Obviously. “That’s a ridiculous answer.” When she could have texted or emailed? Or not come at all? It was so entitled—why should I have even let her in? Why did I? And yet, her hand on mine.
“No, yeah, it is. Um, I’ve thought about you every day.”
I held my breath, wanting more, wanting her to lean across the space between us and kiss me, wanting her to take it back. She’d always opened up like this, letting me in so much, all the time. I couldn’t tell her that I had thought of her, too, because then what else would I say? That I thought about her while I fell asleep, instead of my husband with his arm around me? That I missed how she opened up to me, even when I was guarded? That I wish my kids, my beautiful kids, were hers, too?
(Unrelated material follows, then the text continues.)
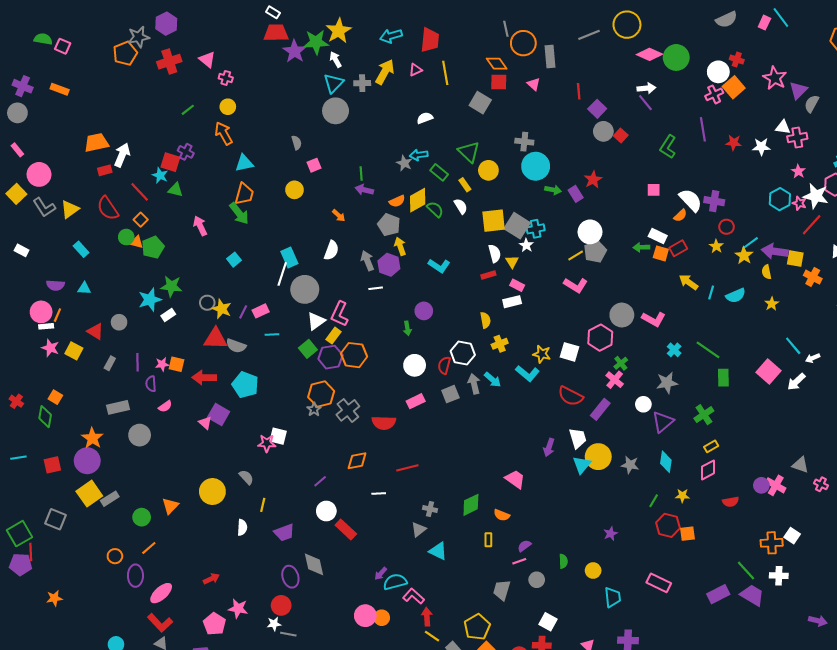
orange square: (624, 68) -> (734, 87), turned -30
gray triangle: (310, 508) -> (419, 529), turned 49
She picked her hand up off mine. “I mean, I’m sure you haven’t, of course.” She didn’t wait for me to respond. Instead, she pulled over my notebook. “These are very nice, these designs.”
I stood and backed up, toward the kitchen. “I’m going to make tea.”
I was losing it, losing my nerve, giving in to giving her everything.
In the kitchen, I turned the kettle on, giving myself until it boiled to recover. I had a family. I had kids. I was happy. She had no right to come here, out of nowhere. Why was she here right now? What did she think she was going to get?